Nuriye Gülmen’e ayrıca, Twitter hesabından 13 Mayıs’ta yazdığı “Sorumluların görmeyen gözlerine, duymayan kulaklarına ulaşacak talebimiz. İşte kapınızın önündeyiz” ifadeleri de suçlamalar arasında sayıldı.
“Nezarethanede üşüdüklerini anlattılar”
Zehra Özdemir, açlık grevinin 76. gününde olan eğitimcilere şu ana dek zorla müdahale girişimi olmadığını belirtti:
“Ancak gözaltı muayenesinde doktor, nezarethanede kalmalarının uygun olmayacağı yönünde rapor vermesine rağmen dün gece nezarethanede tutuldular. Orada üşüdüklerini söylediler, Semih yerde yatmak zorunda kaldığını anlattı.”
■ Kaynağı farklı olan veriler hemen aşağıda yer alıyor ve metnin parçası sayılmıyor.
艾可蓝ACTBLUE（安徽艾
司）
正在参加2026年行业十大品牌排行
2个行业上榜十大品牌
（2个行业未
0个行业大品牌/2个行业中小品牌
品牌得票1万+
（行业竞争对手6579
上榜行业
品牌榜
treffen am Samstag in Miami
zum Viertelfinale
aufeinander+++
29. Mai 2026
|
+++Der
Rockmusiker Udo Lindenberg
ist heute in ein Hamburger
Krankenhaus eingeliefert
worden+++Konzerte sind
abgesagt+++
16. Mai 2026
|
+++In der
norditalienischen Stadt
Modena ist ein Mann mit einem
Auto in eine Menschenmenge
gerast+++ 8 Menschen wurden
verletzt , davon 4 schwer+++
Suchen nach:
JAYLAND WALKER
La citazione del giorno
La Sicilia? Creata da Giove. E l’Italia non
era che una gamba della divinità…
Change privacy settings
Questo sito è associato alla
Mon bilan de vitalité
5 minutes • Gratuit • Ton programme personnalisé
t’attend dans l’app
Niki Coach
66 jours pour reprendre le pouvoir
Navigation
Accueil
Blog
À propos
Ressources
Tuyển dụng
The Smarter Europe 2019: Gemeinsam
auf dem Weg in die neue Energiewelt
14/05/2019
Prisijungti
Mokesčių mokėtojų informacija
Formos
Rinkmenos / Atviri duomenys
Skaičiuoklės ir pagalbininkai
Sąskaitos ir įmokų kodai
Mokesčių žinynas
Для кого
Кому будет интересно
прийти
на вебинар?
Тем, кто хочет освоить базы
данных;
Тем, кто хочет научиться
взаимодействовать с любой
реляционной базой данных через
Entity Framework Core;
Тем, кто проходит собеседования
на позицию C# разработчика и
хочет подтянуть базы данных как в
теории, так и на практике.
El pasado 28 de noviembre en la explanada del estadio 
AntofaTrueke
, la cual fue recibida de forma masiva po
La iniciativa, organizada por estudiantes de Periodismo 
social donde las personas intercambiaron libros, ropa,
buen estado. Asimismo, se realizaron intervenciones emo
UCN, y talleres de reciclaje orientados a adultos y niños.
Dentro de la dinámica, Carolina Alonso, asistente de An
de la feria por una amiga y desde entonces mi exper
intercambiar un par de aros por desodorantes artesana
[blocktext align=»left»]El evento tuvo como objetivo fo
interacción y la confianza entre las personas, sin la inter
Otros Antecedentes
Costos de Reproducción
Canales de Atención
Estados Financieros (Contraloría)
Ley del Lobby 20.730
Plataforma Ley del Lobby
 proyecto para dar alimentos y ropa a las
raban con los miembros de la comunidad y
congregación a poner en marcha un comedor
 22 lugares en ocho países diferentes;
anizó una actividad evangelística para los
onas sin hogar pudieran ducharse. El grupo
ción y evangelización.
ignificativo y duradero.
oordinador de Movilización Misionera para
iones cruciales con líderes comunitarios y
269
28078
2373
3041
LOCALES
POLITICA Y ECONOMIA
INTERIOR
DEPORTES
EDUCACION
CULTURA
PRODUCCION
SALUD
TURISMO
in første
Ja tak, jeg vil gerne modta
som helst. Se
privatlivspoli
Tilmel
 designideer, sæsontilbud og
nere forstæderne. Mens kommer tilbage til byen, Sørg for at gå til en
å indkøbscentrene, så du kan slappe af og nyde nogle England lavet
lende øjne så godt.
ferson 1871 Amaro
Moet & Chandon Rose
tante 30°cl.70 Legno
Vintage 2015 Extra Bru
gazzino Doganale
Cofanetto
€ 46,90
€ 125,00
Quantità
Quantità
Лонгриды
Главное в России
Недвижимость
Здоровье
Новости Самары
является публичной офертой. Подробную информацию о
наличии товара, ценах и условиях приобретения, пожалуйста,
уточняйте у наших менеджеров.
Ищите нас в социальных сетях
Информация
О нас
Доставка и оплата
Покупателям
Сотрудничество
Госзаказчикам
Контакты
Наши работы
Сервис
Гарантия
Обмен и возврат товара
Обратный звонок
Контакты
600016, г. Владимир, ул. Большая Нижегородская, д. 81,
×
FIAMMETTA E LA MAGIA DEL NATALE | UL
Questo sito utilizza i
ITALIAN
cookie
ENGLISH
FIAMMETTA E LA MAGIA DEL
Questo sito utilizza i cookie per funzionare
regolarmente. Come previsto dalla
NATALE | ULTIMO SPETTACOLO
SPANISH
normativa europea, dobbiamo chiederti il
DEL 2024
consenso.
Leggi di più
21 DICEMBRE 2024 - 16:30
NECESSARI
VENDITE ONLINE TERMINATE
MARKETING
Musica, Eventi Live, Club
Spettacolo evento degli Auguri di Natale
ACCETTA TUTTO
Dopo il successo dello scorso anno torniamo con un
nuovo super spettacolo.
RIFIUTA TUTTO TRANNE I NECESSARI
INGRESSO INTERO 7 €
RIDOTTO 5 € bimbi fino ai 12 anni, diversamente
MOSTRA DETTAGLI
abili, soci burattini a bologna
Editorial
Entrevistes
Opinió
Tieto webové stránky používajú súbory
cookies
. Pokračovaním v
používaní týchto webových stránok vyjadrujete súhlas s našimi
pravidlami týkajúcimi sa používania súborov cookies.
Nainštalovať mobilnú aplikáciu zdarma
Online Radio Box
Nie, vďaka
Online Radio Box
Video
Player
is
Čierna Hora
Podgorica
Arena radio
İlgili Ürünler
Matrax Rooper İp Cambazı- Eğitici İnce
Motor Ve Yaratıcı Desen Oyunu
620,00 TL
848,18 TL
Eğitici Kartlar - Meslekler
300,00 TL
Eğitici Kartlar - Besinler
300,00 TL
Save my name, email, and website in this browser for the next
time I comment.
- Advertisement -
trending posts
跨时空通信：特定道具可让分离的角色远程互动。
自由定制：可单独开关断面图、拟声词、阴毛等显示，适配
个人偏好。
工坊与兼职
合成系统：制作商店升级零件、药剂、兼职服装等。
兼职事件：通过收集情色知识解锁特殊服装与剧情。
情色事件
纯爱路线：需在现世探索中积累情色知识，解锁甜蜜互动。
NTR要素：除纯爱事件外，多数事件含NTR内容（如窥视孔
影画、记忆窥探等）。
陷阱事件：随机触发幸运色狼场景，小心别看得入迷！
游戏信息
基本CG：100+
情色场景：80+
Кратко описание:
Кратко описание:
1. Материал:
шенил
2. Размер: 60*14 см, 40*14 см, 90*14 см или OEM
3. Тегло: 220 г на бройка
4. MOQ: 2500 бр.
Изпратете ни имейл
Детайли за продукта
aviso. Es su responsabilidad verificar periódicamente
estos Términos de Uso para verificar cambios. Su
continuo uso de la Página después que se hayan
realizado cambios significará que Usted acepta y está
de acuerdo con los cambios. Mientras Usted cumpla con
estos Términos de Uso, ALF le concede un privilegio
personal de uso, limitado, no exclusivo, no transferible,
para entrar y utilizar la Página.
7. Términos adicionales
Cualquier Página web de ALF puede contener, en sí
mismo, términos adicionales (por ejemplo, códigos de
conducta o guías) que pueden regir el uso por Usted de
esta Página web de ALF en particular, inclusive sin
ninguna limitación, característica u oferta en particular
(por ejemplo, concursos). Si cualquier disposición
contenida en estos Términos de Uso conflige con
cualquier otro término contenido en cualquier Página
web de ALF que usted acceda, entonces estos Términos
“Bugün de olabilecekleri kadar iyiler. Bacaklarında ve sırtlarında, gözaltına alınırken sürüklenmeden ve darptan kaynaklı ağrılar var.”
Dün gözaltına alındılar
Akademisyen Nuriye Gülmen ve öğretmen Semih Özakça, dün, açlık grevinin 75. Günündeyken sabaha karşı 01.00 civarında evlerine yapılan baskınla gözaltına alındı.
TIKLAYIN - AÇLIK GREVİNDE 70. GÜN: GÜLMEN VE ÖZAKÇA KİMDİR?
Gün boyunca da Ankara, Yüksel Caddesi’ndeki İnsan Hakları Anıtı önünde onlara destek için toplananlara polis müdahalesi gerçekleşti, darp edilerek gözaltına alınanlar oldu.